Am 26. Februar 2010 wurde vor dem 4. Bundesgericht in Buenos Aires der Prozess wegen Fällen von Folter und Mord im Haftlager „El Vesubio" eröffnet. In diesem Lager war auch die junge Deutsche Elisabeth Käsemann nach ihrer Entführung am 9. März 1977 inhaftiert und gefoltert worden. Am 24. Mai desselben Jahres wurde Elisabeth Käsemann zusammen mit 15 anderen Gefangenen in Monte Grande mit vier Schüssen ermordet.
Interviews mit Wolfgang Kaleck zu den laufenden Prozessen in Argentinien und zum Fall Käsemann finden Sie hier.

Eintreten für die Opfer - Interview mit dem Rechtsanwalt Rodolfo Yanzon

Rodolfo Yanzon ist der langjährige Rechtsanwalt der deutschen Folteropfer und Verschwundenen in Argentinien. Er vertritt darüber hinaus zahlreiche Verletzte in allen großen Diktaturverfahren. Auf Einladung des ECCHR befand er sich im November 2009 in Brüssel und Berlin, wo das vorliegende Interview mit ihm geführt wurde.

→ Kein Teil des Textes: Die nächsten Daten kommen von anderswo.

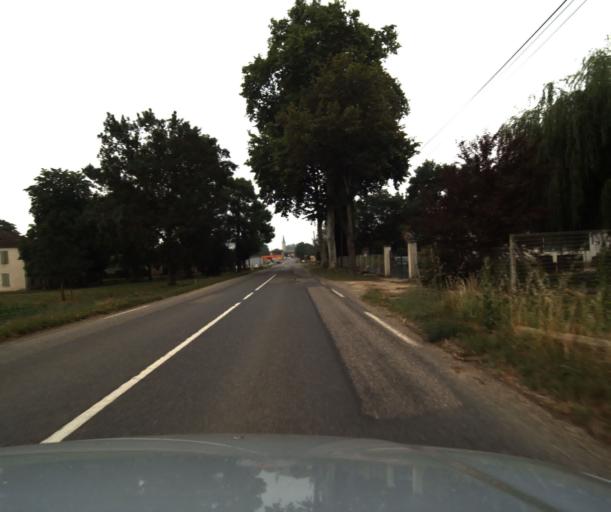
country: FR
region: Midi-Pyrenees
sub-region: Departement du Tarn-et-Garonne
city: Beaumont-de-Lomagne
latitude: 43.8093
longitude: 0.9006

Die Bedeutung der Diktaturstrafverfahren für die argentinische Gesellschaft

Die derzeitige strafjustizielle systematische Bearbeitung von Einzelfällen und die Ermittlung von Komplexen von einzelnen Haftlagern und Armeeeinheiten durch die argentinische Strafjustiz weist eine neue Qualität auf. Denn unter Einbeziehung von Zeugen, Angehörigen, Menschenrechtsorganisationen und Experten und unter Nutzung von Zwangsmitteln, die nur der Strafprozess bereithält, konnten sowohl über das Ausmaß und die Verbreitung der Verbrechen als auch über die Details einzelner Taten neue Erkenntnisse gewonnen werden.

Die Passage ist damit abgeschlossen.